For decades, performance management reviews involved just two people. You had the manager and the employee. The manager would speak, and the employee would listen. If necessary, they might ask questions, but the information flowed just one way – from the top down. Peer reviews were never part of that process!
Today, things are changing. More and more companies are changing their performance management strategy. Gone are the days when annual reviews were the rule. Today, frequent check-ins and informal conversations are becoming the norm. Those are positive changes that support the ability of employees to deliver outstanding performance while also making them feel valued and supported.
However, another change may not be quite so familiar. Some businesses have started using peer reviews in addition to other performance management tools. What should you know about these options, and what is their role in PM? We’ll explore those and other topics below.
What Are Peer Reviews?
Peer reviews are exactly what they sound like – reviews of an employee and their work from peers. Usually, these are people who work with the employee regularly. Otherwise, there would be little value in their opinions. During the review, other employees offer information, insight, and evaluations of an employee’s attitude, work ethic, overall performance, competencies, and skills.
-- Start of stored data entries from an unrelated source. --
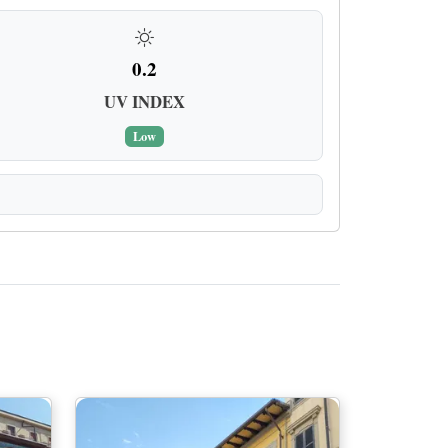
0.2
UV INDEX
Low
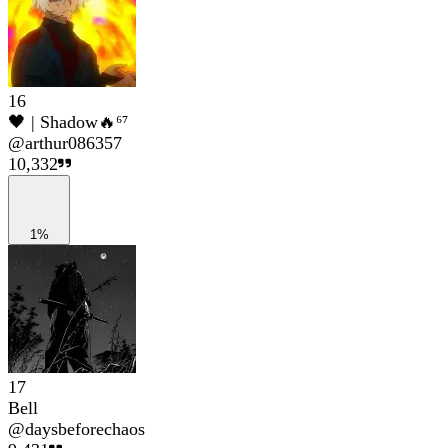
16
🖤 | Shadow🔥⁶⁷
@
arthur086357
10,332
1%
17
Bell
@
daysbeforechaos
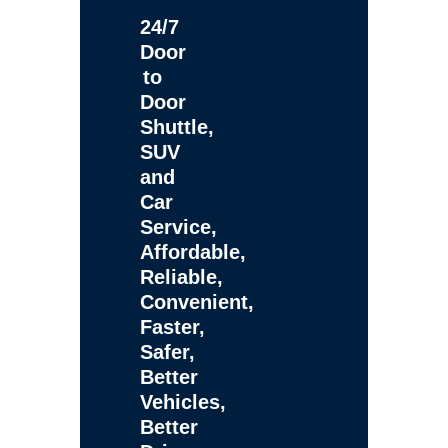
24/7
Door
to
Door
Shuttle,
SUV
and
Car
Service,
Affordable,
Reliable,
Convenient,
Faster,
Safer,
Better
Vehicles,
Better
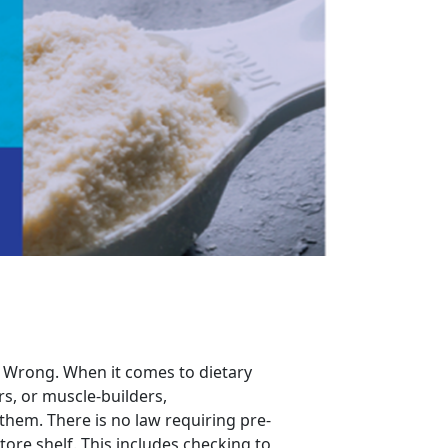
ht? Wrong. When it comes to dietary
s, or muscle-builders,
them. There is no law requiring pre-
ore shelf. This includes checking to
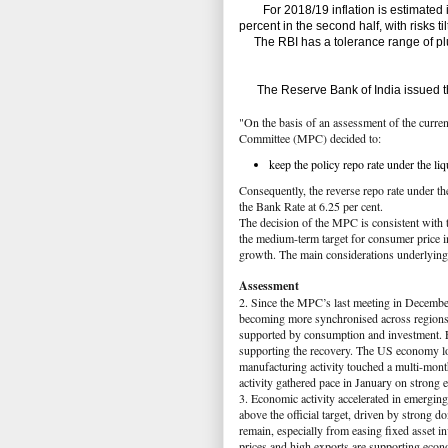
For 2018/19 inflation is estimated in a
percent in the second half, with risks ti
The RBI has a tolerance range of plu
The Reserve Bank of India issued th
"On the basis of an assessment of the curre
Committee (MPC) decided to:
keep the policy repo rate under the li
Consequently, the reverse repo rate under th
the Bank Rate at 6.25 per cent.
The decision of the MPC is consistent with t
the medium-term target for consumer price in
growth. The main considerations underlying t
Assessment
2. Since the MPC’s last meeting in Decembe
becoming more synchronised across regions
supported by consumption and investment. E
supporting the recovery. The US economy 
manufacturing activity touched a multi-mo
activity gathered pace in January on strong e
3. Economic activity accelerated in emergi
above the official target, driven by stron
remain, especially from easing fixed asset i
prices and high exports are supporting econ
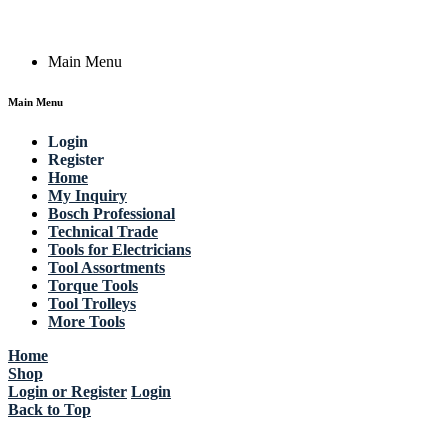
Copyright © 2023 Actik Tools. All rights reserved.
Main Menu
Main Menu
Login
Register
Home
My Inquiry
Bosch Professional
Technical Trade
Tools for Electricians
Tool Assortments
Torque Tools
Tool Trolleys
More Tools
Home
Shop
Login or Register
Login
Back to Top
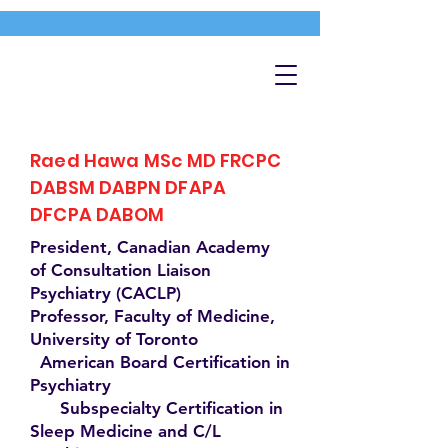
Raed Hawa MSc MD FRCPC
DABSM DABPN DFAPA
DFCPA DABOM
President, Canadian Academy
of Consultation Liaison
Psychiatry (CACLP)
Professor, Faculty of Medicine,
University of Toronto
American Board Certification in
Psychiatry
Subspecialty Certification in
Sleep Medicine and C/L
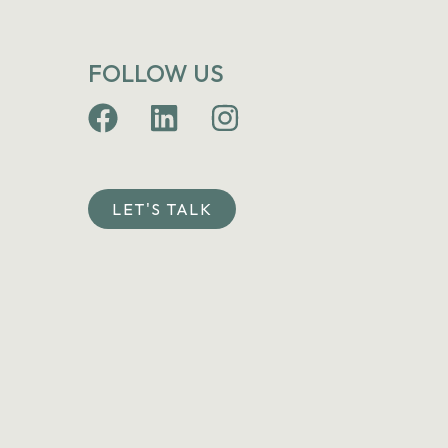
FOLLOW US
LET'S TALK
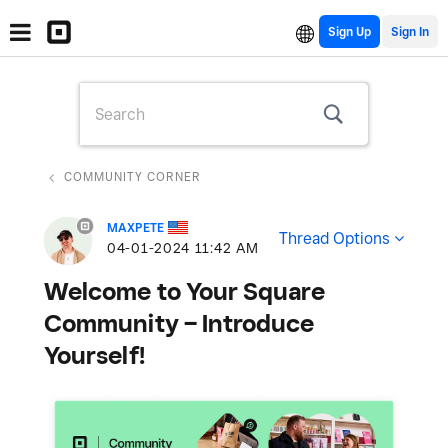
Sign Up
COMMUNITY CORNER
MAXPETE
Thread Options
‎04-01-2024
11:42 AM
Welcome to Your Square
Community – Introduce
Yourself!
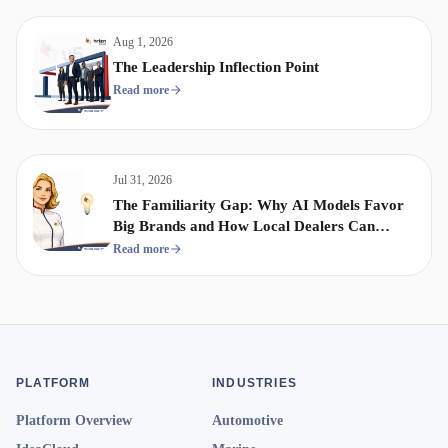
Aug 1, 2026
The Leadership Inflection Point
Read more
Jul 31, 2026
The Familiarity Gap: Why AI Models Favor
Big Brands and How Local Dealers Can
Compete
Read more
PLATFORM
INDUSTRIES
Platform Overview
Automotive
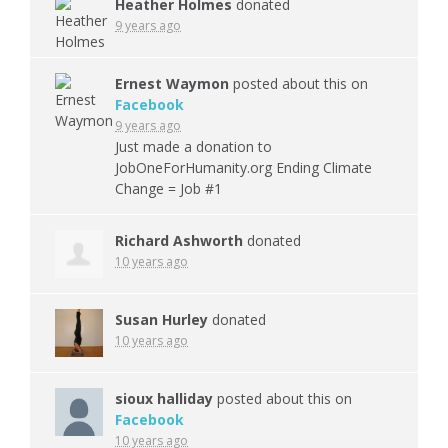
Heather Holmes
donated
9 years ago
Ernest Waymon
posted about this on
Facebook
9 years ago
Just made a donation to
JobOneForHumanity.org Ending Climate
Change = Job #1
Richard Ashworth
donated
10 years ago
Susan Hurley
donated
10 years ago
sioux halliday
posted about this on
Facebook
10 years ago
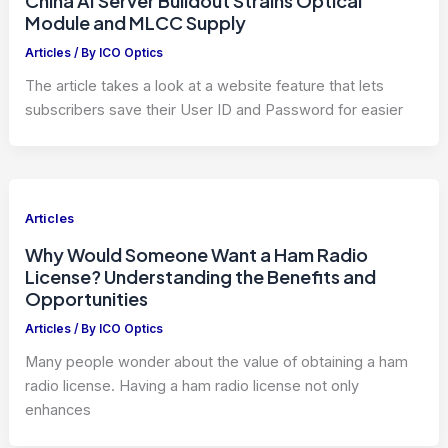
China AI Server Buildout Strains Optical
Module and MLCC Supply
Articles
/ By
ICO Optics
The article takes a look at a website feature that lets
subscribers save their User ID and Password for easier
Articles
Why Would Someone Want a Ham Radio
License? Understanding the Benefits and
Opportunities
Articles
/ By
ICO Optics
Many people wonder about the value of obtaining a ham
radio license. Having a ham radio license not only
enhances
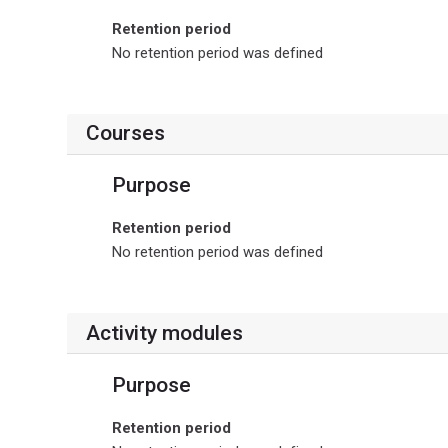
Retention period
No retention period was defined
Courses
Purpose
Retention period
No retention period was defined
Activity modules
Purpose
Retention period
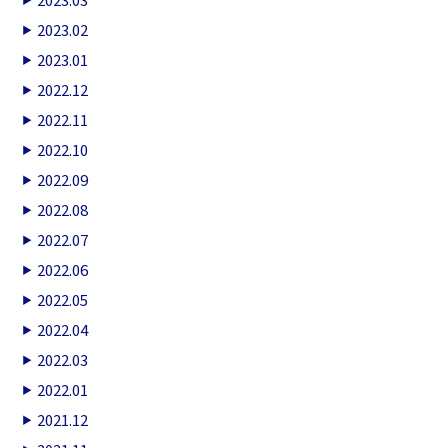
2023.02
2023.01
2022.12
2022.11
2022.10
2022.09
2022.08
2022.07
2022.06
2022.05
2022.04
2022.03
2022.01
2021.12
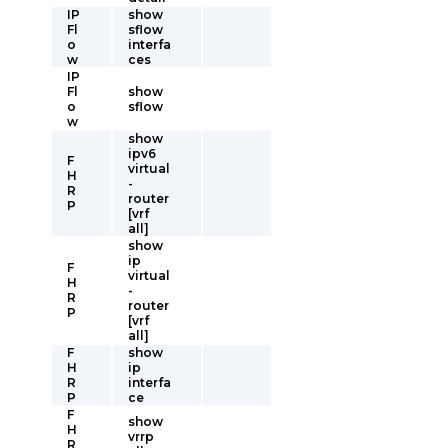
IP
show
Fl
sflow
o
interfa
w
ces
IP
Fl
show
o
sflow
w
show
ipv6
F
virtual
H
-
R
router
P
[vrf
all]
show
ip
F
virtual
H
-
R
router
P
[vrf
all]
F
show
H
ip
R
interfa
P
ce
F
show
H
vrrp
R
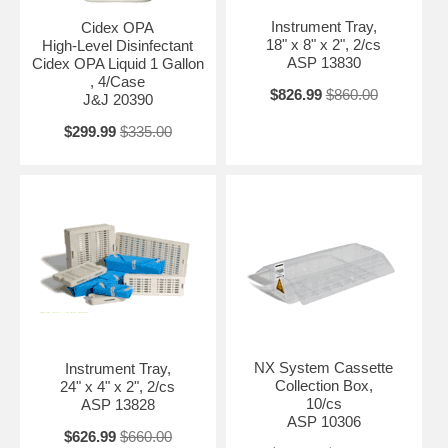
Instrument Tray,
Cidex OPA
18" x 8" x 2", 2/cs
High-Level Disinfectant
ASP 13830
Cidex OPA Liquid 1 Gallon
, 4/Case
$826.99
$860.00
J&J 20390
$299.99
$335.00
NX System Cassette
Instrument Tray,
Collection Box,
24" x 4" x 2", 2/cs
10/cs
ASP 13828
ASP 10306
$626.99
$660.00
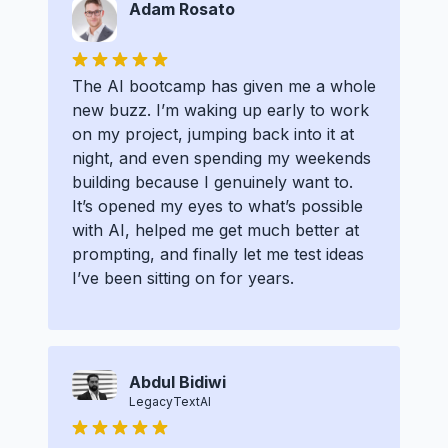
Adam Rosato
The AI bootcamp has given me a whole
new buzz. I’m waking up early to work
on my project, jumping back into it at
night, and even spending my weekends
building because I genuinely want to.
It’s opened my eyes to what’s possible
with AI, helped me get much better at
prompting, and finally let me test ideas
I’ve been sitting on for years.
Abdul Bidiwi
LegacyTextAI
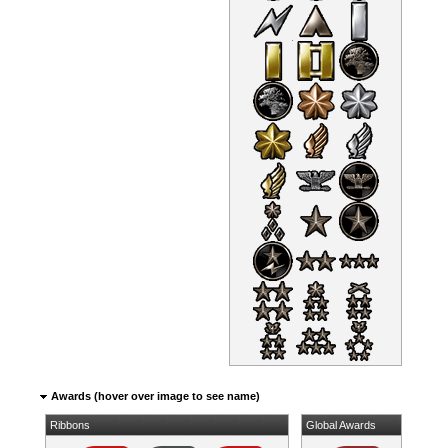
Awards (hover over image to see name)
Ribbons
Global Awards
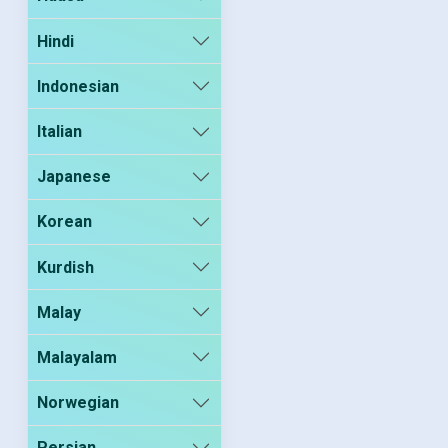
Hindi
Indonesian
Italian
Japanese
Korean
Kurdish
Malay
Malayalam
Norwegian
Persian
The Benefits of Peer Reviews
Peer reviews can offer a broad range of benefits when combined with other performance management strategies.
An Accurate Image of Employees
In many cases, those who work alongside an employee know them better than management does. Peer reviews can help you create a more accurate image of an employee, their position within the company, their work ethic, and more. You’ll also get a better picture of areas where that employee needs to improve, as well as areas where that employee excels.
When employees understand that they are part of the performance management process, the team dynamic is strengthened. This is particularly true when honest, accurate, and constructive feedback is provided. It helps to cement the idea that the employees are all on the same team and that they all deserve one another’s support and encouragement. It also helps employees realize that the opinions of their teammates are just as important as the opinions of management and teaches them to value everyone equally.
When feedback comes only from management, there is a sense that it is only semi-legitimate. After all, if the manager isn’t in the frontlines with the employee every day, then just how much do they understand what they’re talking about? With peer reviews, there is a much greater sense of legitimacy.
This is feedback coming from people the employee works side by side with daily, people who are familiar with the challenges and frustrations inherent in those regular duties and responsibilities. It lends weight to their feedback and makes employees more likely to take their suggestions for changes seriously.
Improved Cross-Business Understanding
Peer reviews do more than just support better performance management for individual employees. They can also help build a stronger business overall by improving understanding of what each position does. For instance, suppose you have a team where each member does something slightly different. A peer review would allow all the team members to become more familiar with individual member responsibilities and day-to-day tasks. Now, expand that beyond the single team to the department level, and you will begin to see how peer reviews can be used to create a more cohesive business.
Rules of the Road
While peer reviews can be invaluable tools to help build stronger teams and even improve overall business cohesion, it’s not all rainbows and cotton candy. When not implemented properly, these reviews can encourage negative behavior. For instance, if reviews are anonymous, then employees may use them as a way to act on grudges or for disgruntled workers to sow discord. To prevent those issues, you need to lay down some ground rules and ensure that they’re followed in each instance.
While anonymous reviews can sometimes be harmful, it’s important to realize that team members are unlikely to share accurate negative information if that feedback is not anonymous. They could fear retribution or be perceived as not a team player. You can choose to make your peer reviews anonymous however, there’s wisdom in also making these reviews public (within the system, of course) so you don’t get slanted reviews that people are not willing to stand behind.
All reviews need to be constructive, even if they include negative information. Any review submitted that is purely critical or that is destructive should be deleted. Insist on constructive, professional feedback designed to help employees improve and grow rather than tearing them down or ganging up on them.
Focus on Transparency and Encouragement
All reviews should be transparent with the caveat of anonymity. It’s important that problem behaviors be brought to light, but that they are couched in the right terms and that constructive criticism is provided alongside warnings about issues. For instance, feedback from one employee about another might go something like this: Joe is often 15 or 20 minutes late for work. Setting a better personal schedule might help. However, he always stays late when needed”. This is a basic example of highlighting a problem behavior (being late), providing a potential solution (changing the schedule), and highlighting a positive behavior (staying late).
Understand the Pitfalls
While peer reviews can provide a lot of benefits, they can also cause damage when not properly implemented. Again, anonymity is essential. If feedback is tied to the individual leaving it, there is a genuine chance that the recipient is going to take it too personally. That creates tension, damages morale, and may even lead to one or more people resigning from the company.
Peer reviews can be important tools that help employees improve their performance and thrive. They can improve team morale and even foster better cohesion across the company. As such, they do have a place in your performance management toolbox. However, remember that, like any other tool, these need to be used properly. Without the correct implementation, they can cause serious damage.